In this exercise, reproduce all the entries that follow exactly.

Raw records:
..............................

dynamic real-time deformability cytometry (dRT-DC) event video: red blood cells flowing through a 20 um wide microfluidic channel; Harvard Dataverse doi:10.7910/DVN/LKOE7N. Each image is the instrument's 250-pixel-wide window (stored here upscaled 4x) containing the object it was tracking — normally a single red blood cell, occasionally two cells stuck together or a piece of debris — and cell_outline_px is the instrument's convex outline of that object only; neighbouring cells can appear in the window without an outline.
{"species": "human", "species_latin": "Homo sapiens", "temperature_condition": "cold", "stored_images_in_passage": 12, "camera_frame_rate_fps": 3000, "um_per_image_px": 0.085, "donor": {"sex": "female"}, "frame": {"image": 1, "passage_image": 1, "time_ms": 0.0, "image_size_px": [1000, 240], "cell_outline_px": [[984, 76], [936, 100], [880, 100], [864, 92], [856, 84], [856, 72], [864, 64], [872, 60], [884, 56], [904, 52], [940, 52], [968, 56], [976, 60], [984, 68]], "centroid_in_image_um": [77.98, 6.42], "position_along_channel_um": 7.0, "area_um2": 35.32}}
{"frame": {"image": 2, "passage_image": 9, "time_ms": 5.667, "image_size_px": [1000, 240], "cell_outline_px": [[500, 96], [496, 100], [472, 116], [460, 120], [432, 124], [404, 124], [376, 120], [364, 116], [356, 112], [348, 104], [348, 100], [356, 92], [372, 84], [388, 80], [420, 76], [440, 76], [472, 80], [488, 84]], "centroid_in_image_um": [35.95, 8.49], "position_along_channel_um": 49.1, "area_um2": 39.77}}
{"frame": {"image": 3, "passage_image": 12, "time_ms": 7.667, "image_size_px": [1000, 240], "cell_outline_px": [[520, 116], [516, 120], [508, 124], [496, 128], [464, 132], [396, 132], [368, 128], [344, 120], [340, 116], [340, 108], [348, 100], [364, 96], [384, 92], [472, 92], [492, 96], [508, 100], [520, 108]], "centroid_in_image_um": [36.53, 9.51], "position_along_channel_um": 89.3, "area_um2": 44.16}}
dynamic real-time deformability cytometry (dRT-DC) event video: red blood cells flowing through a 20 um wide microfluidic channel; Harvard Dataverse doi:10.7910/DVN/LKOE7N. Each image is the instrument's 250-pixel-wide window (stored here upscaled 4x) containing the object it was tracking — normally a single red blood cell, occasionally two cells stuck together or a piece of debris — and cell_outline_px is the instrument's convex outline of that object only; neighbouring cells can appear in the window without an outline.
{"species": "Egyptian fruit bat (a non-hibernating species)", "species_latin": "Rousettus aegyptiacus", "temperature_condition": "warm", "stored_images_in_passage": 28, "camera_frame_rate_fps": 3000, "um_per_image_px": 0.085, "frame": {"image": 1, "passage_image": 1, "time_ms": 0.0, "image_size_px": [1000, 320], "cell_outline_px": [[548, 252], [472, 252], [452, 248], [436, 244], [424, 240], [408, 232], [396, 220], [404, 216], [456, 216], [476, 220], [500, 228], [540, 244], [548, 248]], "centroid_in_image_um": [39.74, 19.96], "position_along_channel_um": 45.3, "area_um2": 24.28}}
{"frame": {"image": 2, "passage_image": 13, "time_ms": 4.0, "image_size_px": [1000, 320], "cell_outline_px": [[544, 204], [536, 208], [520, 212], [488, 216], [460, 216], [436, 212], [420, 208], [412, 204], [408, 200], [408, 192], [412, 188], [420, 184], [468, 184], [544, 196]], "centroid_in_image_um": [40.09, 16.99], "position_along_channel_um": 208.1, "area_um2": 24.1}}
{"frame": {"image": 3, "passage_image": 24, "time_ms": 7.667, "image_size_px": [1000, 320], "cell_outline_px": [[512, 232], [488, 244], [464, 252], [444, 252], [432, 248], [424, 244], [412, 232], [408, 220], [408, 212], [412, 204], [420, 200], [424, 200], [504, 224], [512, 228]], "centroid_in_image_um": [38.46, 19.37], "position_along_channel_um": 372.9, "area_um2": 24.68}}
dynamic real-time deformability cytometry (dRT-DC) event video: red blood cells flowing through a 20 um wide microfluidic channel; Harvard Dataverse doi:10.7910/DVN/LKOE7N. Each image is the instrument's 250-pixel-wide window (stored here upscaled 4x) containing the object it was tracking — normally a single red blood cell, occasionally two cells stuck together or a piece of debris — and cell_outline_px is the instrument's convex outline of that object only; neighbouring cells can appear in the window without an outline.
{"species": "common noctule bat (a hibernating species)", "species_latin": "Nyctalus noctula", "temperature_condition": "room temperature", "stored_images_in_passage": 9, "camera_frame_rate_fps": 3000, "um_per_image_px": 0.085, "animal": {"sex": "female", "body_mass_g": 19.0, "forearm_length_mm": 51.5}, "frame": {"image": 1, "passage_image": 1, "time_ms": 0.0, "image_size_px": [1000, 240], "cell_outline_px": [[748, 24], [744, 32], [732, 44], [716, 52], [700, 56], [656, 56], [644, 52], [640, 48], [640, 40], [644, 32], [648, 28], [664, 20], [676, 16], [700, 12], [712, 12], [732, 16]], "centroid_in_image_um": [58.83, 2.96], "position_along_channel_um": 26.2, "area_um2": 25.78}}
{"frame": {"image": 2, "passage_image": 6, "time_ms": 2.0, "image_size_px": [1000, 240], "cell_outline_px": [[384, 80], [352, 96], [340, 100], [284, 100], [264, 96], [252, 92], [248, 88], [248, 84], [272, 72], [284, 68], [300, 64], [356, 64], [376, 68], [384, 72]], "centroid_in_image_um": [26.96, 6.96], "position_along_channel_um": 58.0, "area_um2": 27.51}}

..............................

* [Task result]
dynamic real-time deformability cytometry (dRT-DC) event video: red blood cells flowing through a 20 um wide microfluidic channel; Harvard Dataverse doi:10.7910/DVN/LKOE7N. Each image is the instrument's 250-pixel-wide window (stored here upscaled 4x) containing the object it was tracking — normally a single red blood cell, occasionally two cells stuck together or a piece of debris — and cell_outline_px is the instrument's convex outline of that object only; neighbouring cells can appear in the window without an outline.
{"species": "human", "species_latin": "Homo sapiens", "temperature_condition": "cold", "stored_images_in_passage": 12, "camera_frame_rate_fps": 3000, "um_per_image_px": 0.085, "donor": {"sex": "female"}, "frame": {"image": 1, "passage_image": 1, "time_ms": 0.0, "image_size_px": [1000, 240], "cell_outline_px": [[984, 76], [936, 100], [880, 100], [864, 92], [856, 84], [856, 72], [864, 64], [872, 60], [884, 56], [904, 52], [940, 52], [968, 56], [976, 60], [984, 68]], "centroid_in_image_um": [77.98, 6.42], "position_along_channel_um": 7.0, "area_um2": 35.32}}
{"frame": {"image": 2, "passage_image": 9, "time_ms": 5.667, "image_size_px": [1000, 240], "cell_outline_px": [[500, 96], [496, 100], [472, 116], [460, 120], [432, 124], [404, 124], [376, 120], [364, 116], [356, 112], [348, 104], [348, 100], [356, 92], [372, 84], [388, 80], [420, 76], [440, 76], [472, 80], [488, 84]], "centroid_in_image_um": [35.95, 8.49], "position_along_channel_um": 49.1, "area_um2": 39.77}}
{"frame": {"image": 3, "passage_image": 12, "time_ms": 7.667, "image_size_px": [1000, 240], "cell_outline_px": [[520, 116], [516, 120], [508, 124], [496, 128], [464, 132], [396, 132], [368, 128], [344, 120], [340, 116], [340, 108], [348, 100], [364, 96], [384, 92], [472, 92], [492, 96], [508, 100], [520, 108]], "centroid_in_image_um": [36.53, 9.51], "position_along_channel_um": 89.3, "area_um2": 44.16}}
dynamic real-time deformability cytometry (dRT-DC) event video: red blood cells flowing through a 20 um wide microfluidic channel; Harvard Dataverse doi:10.7910/DVN/LKOE7N. Each image is the instrument's 250-pixel-wide window (stored here upscaled 4x) containing the object it was tracking — normally a single red blood cell, occasionally two cells stuck together or a piece of debris — and cell_outline_px is the instrument's convex outline of that object only; neighbouring cells can appear in the window without an outline.
{"species": "Egyptian fruit bat (a non-hibernating species)", "species_latin": "Rousettus aegyptiacus", "temperature_condition": "warm", "stored_images_in_passage": 28, "camera_frame_rate_fps": 3000, "um_per_image_px": 0.085, "frame": {"image": 1, "passage_image": 1, "time_ms": 0.0, "image_size_px": [1000, 320], "cell_outline_px": [[548, 252], [472, 252], [452, 248], [436, 244], [424, 240], [408, 232], [396, 220], [404, 216], [456, 216], [476, 220], [500, 228], [540, 244], [548, 248]], "centroid_in_image_um": [39.74, 19.96], "position_along_channel_um": 45.3, "area_um2": 24.28}}
{"frame": {"image": 2, "passage_image": 13, "time_ms": 4.0, "image_size_px": [1000, 320], "cell_outline_px": [[544, 204], [536, 208], [520, 212], [488, 216], [460, 216], [436, 212], [420, 208], [412, 204], [408, 200], [408, 192], [412, 188], [420, 184], [468, 184], [544, 196]], "centroid_in_image_um": [40.09, 16.99], "position_along_channel_um": 208.1, "area_um2": 24.1}}
{"frame": {"image": 3, "passage_image": 24, "time_ms": 7.667, "image_size_px": [1000, 320], "cell_outline_px": [[512, 232], [488, 244], [464, 252], [444, 252], [432, 248], [424, 244], [412, 232], [408, 220], [408, 212], [412, 204], [420, 200], [424, 200], [504, 224], [512, 228]], "centroid_in_image_um": [38.46, 19.37], "position_along_channel_um": 372.9, "area_um2": 24.68}}
dynamic real-time deformability cytometry (dRT-DC) event video: red blood cells flowing through a 20 um wide microfluidic channel; Harvard Dataverse doi:10.7910/DVN/LKOE7N. Each image is the instrument's 250-pixel-wide window (stored here upscaled 4x) containing the object it was tracking — normally a single red blood cell, occasionally two cells stuck together or a piece of debris — and cell_outline_px is the instrument's convex outline of that object only; neighbouring cells can appear in the window without an outline.
{"species": "common noctule bat (a hibernating species)", "species_latin": "Nyctalus noctula", "temperature_condition": "room temperature", "stored_images_in_passage": 9, "camera_frame_rate_fps": 3000, "um_per_image_px": 0.085, "animal": {"sex": "female", "body_mass_g": 19.0, "forearm_length_mm": 51.5}, "frame": {"image": 1, "passage_image": 1, "time_ms": 0.0, "image_size_px": [1000, 240], "cell_outline_px": [[748, 24], [744, 32], [732, 44], [716, 52], [700, 56], [656, 56], [644, 52], [640, 48], [640, 40], [644, 32], [648, 28], [664, 20], [676, 16], [700, 12], [712, 12], [732, 16]], "centroid_in_image_um": [58.83, 2.96], "position_along_channel_um": 26.2, "area_um2": 25.78}}
{"frame": {"image": 2, "passage_image": 6, "time_ms": 2.0, "image_size_px": [1000, 240], "cell_outline_px": [[384, 80], [352, 96], [340, 100], [284, 100], [264, 96], [252, 92], [248, 88], [248, 84], [272, 72], [284, 68], [300, 64], [356, 64], [376, 68], [384, 72]], "centroid_in_image_um": [26.96, 6.96], "position_along_channel_um": 58.0, "area_um2": 27.51}}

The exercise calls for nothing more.